Zhenyao Wu

Date of Award

Summer 2022

Document Type

Open Access Dissertation


Computer Science and Engineering

First Advisor

Song Wang

Second Advisor

Lili Ju


Estimating depth from images has become a very popular task in computer vision which aims to restore the 3D scene from 2D images and identify important geometric knowledge of the scene. Its performance has been significantly improved by convolutional neural networks in recent years, which surpass the traditional methods by a large margin. However, the natural scenes are usually complicated, and hard to build the correspondence between pixels across frames, such as the region containing moving objects, illumination changes, occlusions, and reflections. This research explores rich and comprehensive spatial correspondence across images and designs three new network architectures for depth estimation whose inputs can be a single image, stereo pairs, or monocular video.

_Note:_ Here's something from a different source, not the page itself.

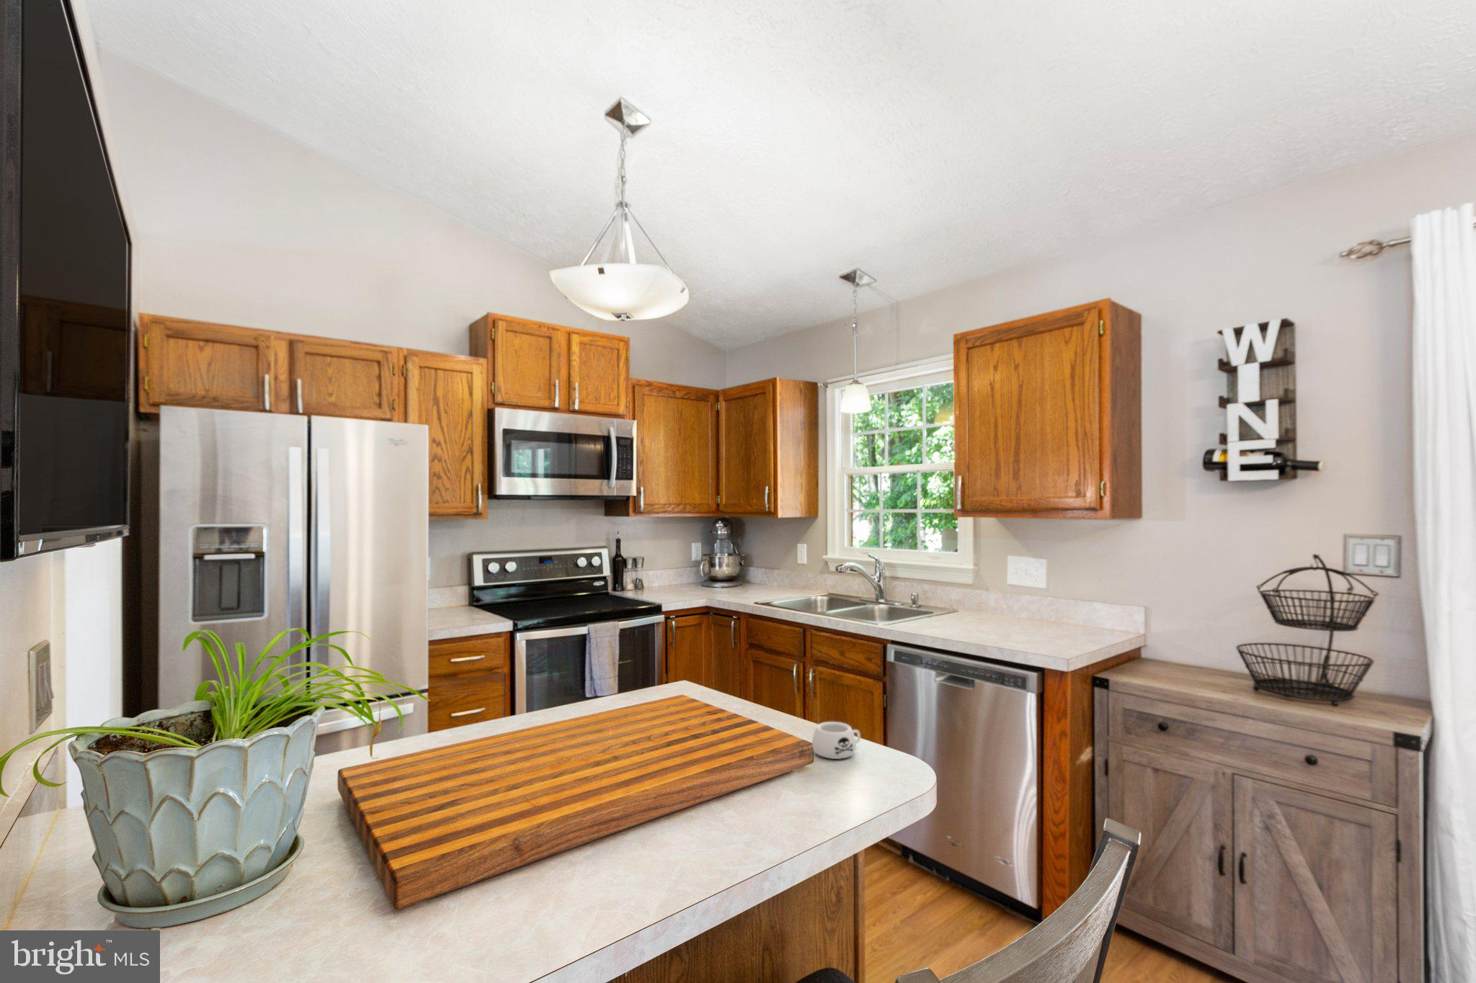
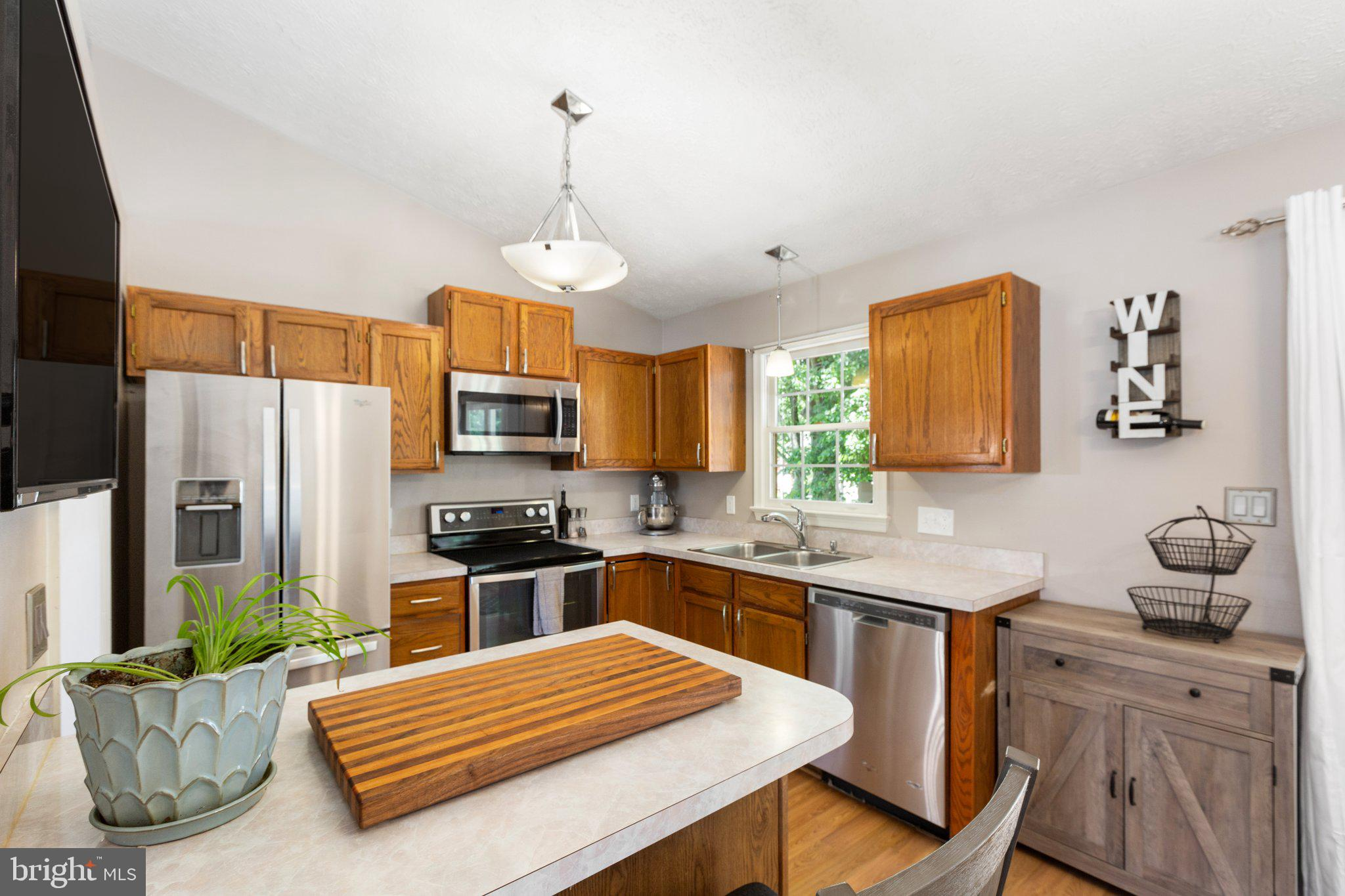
- mug [811,721,861,760]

First, we propose a novel semantic stereo network named SSPCV-Net, which includes newly designed pyramid cost volumes for describing semantic and spatial correspondence on multiple levels. The semantic features are inferred from a semantic segmentation subnetwork while the spatial features are constructed by hierarchical spatial pooling. In the end, we design a 3D multi-cost aggregation module to integrate the extracted multilevel correspondence and perform regression for accurate disparity maps. We conduct comprehensive experiments and comparisons with some recent stereo matching networks on Scene Flow, KITTI 2015 and 2012, and Cityscapes benchmark datasets, and the results show that the proposed SSPCV-Net significantly promotes the state-of-the-art stereo-matching performance.

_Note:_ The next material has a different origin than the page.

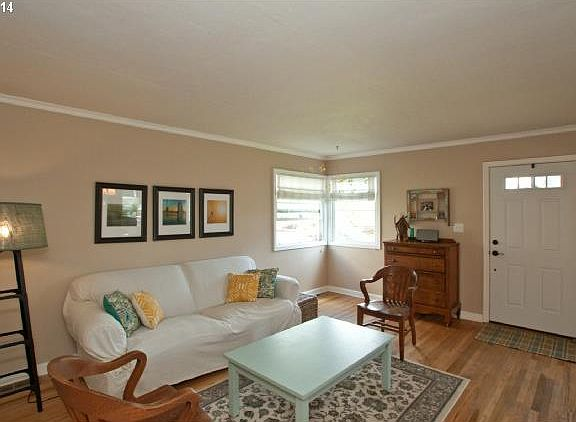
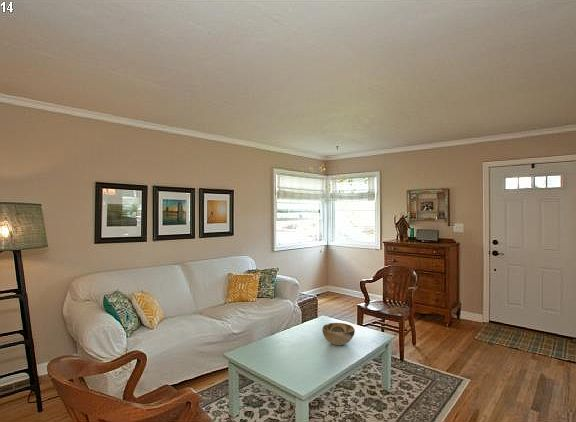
+ decorative bowl [321,322,356,346]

Second, we present a novel SC-GAN network with end-to-end adversarial training for depth estimation from monocular videos without estimating the camera pose and pose change over time. To exploit cross-frame relations, SC-GAN includes a spatial correspondence module that uses Smolyak sparse grids to efficiently match the features across adjacent frames and an attention mechanism to learn the importance of features in different directions. Furthermore, the generator in SC-GAN learns to estimate depth from the input frames, while the discriminator learns to distinguish between the ground-truth and estimated depth map for the reference frame. Experiments on the KITTI and Cityscapes datasets show that the proposed SC-GAN can achieve much more accurate depth maps than many existing state-of-the-art methods on monocular videos.

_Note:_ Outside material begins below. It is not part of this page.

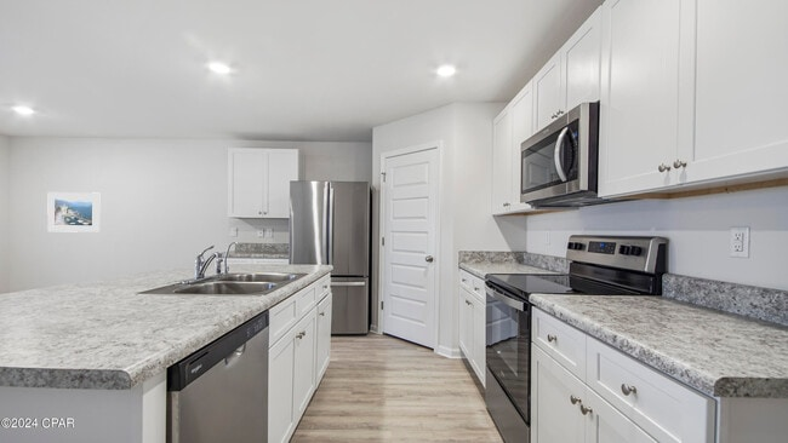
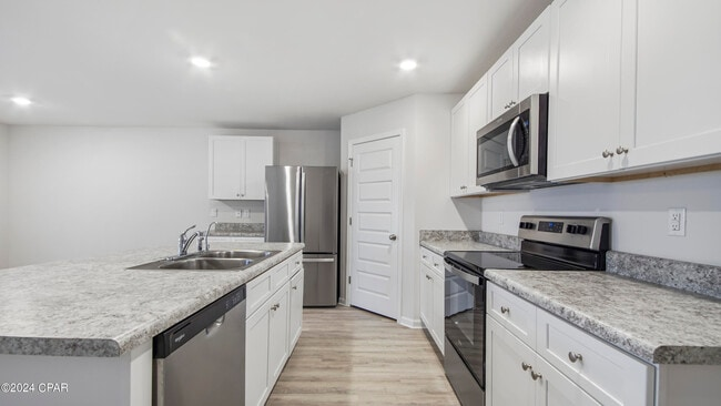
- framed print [46,191,101,234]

Finally, we propose a new method for single image depth estimation which utilize the spatial correspondence from stereo matching. To achieve the goal, we incorporate a pre-trained stereo network as a teacher to provide depth cues for the features and output generated by the student network which is a monocular depth estimation network. To further leverage the depth cues, we developed a new depth-aware convolution operation that can adaptively choose subsets of relevant features for convolutions at each location. Specifically, we compute hierarchical depth features as the guidance, and then estimate the depth map using such depth-aware convolution which can leverage the guidance to adapt the filters. Experimental results on the KITTI online benchmark and Eigen split datasets show that the proposed method achieves the state-of-the-art performance for single-image depth estimation.